◆ Set exercise
Please convert the data into a JSON list of strings, one string per line, beginning at the line that contains "common name: Eastern hemlock" and stopping after the line that contains "common name: White-lined sphinx". Leave out any blank lines.

◆ Available data

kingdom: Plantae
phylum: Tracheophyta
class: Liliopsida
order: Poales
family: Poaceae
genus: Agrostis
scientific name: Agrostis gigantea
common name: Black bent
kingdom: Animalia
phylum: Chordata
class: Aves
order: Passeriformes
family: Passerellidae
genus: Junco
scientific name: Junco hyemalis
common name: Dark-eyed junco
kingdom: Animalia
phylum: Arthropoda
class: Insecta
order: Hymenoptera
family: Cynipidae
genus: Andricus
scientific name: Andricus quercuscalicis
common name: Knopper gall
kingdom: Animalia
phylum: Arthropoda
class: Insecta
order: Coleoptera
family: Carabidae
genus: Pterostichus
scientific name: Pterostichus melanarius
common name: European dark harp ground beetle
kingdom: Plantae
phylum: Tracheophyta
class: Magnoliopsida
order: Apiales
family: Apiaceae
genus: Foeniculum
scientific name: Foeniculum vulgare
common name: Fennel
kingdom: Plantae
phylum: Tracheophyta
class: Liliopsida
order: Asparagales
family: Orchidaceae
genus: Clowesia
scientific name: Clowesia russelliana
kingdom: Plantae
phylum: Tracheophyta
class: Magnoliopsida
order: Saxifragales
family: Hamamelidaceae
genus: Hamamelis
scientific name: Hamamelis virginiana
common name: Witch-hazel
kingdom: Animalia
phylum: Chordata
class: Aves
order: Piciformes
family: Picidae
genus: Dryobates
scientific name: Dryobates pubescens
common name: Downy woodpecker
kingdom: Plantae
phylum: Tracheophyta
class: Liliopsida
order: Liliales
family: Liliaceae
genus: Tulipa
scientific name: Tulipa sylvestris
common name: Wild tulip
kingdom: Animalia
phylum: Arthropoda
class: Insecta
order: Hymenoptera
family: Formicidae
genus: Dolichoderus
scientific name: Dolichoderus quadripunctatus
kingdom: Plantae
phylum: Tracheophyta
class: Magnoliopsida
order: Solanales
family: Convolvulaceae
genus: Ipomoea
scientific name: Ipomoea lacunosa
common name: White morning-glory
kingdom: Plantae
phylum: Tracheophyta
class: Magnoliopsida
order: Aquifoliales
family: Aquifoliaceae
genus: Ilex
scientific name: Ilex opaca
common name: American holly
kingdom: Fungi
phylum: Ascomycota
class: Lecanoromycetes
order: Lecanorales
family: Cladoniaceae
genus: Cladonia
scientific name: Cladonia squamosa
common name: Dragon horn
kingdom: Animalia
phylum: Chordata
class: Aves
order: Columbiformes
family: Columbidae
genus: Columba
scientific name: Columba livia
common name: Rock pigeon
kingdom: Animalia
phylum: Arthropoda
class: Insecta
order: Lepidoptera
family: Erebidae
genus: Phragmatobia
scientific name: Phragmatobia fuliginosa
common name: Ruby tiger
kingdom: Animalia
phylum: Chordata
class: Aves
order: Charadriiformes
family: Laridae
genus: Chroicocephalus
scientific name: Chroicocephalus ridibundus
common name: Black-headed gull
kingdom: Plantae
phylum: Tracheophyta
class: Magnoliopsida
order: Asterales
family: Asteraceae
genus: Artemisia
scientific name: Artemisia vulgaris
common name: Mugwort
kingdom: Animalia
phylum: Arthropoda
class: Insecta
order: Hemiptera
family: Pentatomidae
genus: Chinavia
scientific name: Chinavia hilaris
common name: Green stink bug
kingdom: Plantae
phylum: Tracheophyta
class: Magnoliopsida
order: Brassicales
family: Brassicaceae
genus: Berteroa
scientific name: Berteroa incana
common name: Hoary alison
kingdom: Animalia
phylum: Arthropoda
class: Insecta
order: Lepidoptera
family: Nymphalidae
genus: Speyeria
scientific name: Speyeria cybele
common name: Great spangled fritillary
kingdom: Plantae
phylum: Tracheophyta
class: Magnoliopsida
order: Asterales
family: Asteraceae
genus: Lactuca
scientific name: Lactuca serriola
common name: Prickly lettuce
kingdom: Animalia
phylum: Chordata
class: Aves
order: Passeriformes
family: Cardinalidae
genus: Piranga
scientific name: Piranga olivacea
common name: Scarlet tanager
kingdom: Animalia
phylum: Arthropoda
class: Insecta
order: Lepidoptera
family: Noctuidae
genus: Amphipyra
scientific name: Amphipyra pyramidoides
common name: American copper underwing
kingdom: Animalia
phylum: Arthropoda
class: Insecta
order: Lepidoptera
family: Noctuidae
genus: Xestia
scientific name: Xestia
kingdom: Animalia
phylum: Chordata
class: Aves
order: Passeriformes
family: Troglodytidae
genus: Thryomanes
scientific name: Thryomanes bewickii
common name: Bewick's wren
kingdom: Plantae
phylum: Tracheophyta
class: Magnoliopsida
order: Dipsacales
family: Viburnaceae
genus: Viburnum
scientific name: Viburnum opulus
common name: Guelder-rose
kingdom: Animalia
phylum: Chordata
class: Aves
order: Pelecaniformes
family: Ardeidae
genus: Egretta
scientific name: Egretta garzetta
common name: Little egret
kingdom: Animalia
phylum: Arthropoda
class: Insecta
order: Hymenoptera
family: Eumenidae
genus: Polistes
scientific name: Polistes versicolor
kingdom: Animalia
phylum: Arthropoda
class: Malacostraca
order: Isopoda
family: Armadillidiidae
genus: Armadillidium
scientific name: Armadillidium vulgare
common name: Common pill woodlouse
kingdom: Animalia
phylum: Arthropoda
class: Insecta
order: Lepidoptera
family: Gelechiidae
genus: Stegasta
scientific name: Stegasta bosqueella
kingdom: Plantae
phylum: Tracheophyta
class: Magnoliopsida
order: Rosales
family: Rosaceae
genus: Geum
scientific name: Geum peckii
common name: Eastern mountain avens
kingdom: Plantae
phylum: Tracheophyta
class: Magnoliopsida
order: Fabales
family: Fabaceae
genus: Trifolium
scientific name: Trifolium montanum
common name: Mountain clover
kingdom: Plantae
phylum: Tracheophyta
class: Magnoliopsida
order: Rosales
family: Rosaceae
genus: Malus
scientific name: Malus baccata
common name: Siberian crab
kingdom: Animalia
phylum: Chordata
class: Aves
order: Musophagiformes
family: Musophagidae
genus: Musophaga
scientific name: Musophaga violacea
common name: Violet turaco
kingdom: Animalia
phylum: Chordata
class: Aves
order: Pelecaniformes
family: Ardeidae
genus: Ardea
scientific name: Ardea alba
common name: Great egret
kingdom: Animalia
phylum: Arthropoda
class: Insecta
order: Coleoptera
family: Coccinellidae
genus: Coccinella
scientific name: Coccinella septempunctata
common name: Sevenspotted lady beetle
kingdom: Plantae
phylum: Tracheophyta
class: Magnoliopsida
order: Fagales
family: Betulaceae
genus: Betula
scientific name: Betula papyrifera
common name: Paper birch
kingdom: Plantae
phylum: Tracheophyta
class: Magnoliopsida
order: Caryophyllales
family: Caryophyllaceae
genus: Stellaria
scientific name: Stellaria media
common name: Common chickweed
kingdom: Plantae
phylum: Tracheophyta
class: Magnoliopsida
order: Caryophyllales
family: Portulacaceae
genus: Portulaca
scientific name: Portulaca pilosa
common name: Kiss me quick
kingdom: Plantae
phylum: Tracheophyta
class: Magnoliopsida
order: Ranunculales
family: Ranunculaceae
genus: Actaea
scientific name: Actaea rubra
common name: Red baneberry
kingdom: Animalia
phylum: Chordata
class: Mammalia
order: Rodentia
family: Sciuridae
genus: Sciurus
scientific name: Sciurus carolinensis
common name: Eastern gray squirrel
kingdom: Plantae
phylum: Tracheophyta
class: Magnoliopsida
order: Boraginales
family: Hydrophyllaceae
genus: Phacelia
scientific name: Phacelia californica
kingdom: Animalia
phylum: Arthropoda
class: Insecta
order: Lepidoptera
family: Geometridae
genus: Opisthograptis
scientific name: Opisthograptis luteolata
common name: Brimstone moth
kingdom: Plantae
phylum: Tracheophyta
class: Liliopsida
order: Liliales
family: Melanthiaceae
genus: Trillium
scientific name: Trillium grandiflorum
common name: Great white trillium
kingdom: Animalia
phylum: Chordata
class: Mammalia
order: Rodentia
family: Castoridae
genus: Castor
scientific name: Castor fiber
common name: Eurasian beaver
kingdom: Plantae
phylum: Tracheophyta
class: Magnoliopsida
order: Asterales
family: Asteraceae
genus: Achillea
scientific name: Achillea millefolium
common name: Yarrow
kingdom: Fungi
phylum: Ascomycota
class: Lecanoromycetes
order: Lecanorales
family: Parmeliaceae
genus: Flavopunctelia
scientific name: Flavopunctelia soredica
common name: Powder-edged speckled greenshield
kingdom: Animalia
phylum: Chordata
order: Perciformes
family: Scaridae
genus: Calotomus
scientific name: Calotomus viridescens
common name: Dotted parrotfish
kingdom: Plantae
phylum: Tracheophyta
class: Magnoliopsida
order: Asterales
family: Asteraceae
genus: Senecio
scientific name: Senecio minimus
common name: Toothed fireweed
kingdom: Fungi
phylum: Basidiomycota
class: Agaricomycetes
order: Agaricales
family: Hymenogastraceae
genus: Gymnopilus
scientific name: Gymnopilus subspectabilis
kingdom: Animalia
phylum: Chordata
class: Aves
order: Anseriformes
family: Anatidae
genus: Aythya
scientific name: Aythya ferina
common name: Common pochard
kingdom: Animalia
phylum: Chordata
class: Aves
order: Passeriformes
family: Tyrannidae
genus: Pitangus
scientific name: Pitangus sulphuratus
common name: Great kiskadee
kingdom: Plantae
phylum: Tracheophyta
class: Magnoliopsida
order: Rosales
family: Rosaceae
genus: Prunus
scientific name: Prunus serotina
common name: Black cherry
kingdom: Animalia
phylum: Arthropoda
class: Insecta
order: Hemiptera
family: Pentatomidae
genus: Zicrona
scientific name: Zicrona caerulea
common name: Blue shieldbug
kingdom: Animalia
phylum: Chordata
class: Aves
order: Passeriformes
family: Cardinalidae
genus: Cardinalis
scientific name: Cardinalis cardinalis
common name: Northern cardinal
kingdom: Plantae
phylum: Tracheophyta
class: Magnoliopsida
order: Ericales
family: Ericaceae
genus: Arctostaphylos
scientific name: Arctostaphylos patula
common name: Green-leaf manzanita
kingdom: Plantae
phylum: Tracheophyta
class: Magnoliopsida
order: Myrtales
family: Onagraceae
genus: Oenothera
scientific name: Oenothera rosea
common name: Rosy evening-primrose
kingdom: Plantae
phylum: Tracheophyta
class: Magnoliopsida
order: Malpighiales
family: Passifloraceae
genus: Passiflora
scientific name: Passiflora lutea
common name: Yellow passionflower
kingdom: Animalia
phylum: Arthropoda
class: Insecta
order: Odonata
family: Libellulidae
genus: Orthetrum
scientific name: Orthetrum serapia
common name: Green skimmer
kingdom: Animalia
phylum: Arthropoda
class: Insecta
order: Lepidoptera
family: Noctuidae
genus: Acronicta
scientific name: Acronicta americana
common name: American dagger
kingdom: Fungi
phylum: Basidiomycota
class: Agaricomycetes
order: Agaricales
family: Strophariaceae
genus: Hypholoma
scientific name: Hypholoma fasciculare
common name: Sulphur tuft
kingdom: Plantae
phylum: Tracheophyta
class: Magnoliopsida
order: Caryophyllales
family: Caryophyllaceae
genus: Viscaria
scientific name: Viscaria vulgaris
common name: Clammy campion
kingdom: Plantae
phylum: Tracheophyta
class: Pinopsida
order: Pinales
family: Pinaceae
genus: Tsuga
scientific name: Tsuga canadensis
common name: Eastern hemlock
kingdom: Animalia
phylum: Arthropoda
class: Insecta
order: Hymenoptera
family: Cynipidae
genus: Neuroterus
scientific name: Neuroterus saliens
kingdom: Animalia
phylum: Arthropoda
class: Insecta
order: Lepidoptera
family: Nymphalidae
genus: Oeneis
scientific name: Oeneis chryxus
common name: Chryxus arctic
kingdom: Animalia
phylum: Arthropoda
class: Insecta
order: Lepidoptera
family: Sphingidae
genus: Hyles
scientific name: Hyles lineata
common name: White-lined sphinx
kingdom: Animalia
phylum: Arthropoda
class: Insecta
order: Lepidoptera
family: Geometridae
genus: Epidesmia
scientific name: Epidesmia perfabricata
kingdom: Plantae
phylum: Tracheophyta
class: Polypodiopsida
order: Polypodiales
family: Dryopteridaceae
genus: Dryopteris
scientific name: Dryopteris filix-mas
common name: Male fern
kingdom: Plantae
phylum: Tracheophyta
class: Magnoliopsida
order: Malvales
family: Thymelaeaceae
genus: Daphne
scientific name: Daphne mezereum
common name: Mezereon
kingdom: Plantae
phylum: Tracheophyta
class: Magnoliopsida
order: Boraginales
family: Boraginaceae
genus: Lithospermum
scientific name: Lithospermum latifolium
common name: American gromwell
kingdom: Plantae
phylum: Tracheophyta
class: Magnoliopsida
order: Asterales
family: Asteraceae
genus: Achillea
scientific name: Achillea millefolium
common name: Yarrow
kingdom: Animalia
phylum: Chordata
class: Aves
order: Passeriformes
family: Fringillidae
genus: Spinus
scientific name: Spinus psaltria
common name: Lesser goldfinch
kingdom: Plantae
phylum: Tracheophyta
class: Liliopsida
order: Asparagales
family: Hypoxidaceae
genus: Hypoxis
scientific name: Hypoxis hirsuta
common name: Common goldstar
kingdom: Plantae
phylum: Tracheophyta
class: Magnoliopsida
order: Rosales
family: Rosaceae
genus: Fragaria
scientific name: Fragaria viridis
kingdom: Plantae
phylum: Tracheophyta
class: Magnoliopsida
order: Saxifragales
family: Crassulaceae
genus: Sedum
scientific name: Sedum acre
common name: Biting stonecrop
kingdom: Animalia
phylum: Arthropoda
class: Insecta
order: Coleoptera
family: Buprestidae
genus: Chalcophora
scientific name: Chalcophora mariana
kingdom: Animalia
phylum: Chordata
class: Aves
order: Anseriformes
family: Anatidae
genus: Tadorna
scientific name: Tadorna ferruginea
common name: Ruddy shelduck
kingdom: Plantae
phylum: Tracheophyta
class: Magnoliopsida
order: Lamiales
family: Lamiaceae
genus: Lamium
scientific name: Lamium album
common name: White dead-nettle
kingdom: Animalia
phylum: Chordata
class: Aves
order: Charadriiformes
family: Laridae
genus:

◆ Answer to the task
[
  "common name: Eastern hemlock",
  "kingdom: Animalia",
  "phylum: Arthropoda",
  "class: Insecta",
  "order: Hymenoptera",
  "family: Cynipidae",
  "genus: Neuroterus",
  "scientific name: Neuroterus saliens",
  "kingdom: Animalia",
  "phylum: Arthropoda",
  "class: Insecta",
  "order: Lepidoptera",
  "family: Nymphalidae",
  "genus: Oeneis",
  "scientific name: Oeneis chryxus",
  "common name: Chryxus arctic",
  "kingdom: Animalia",
  "phylum: Arthropoda",
  "class: Insecta",
  "order: Lepidoptera",
  "family: Sphingidae",
  "genus: Hyles",
  "scientific name: Hyles lineata",
  "common name: White-lined sphinx"
]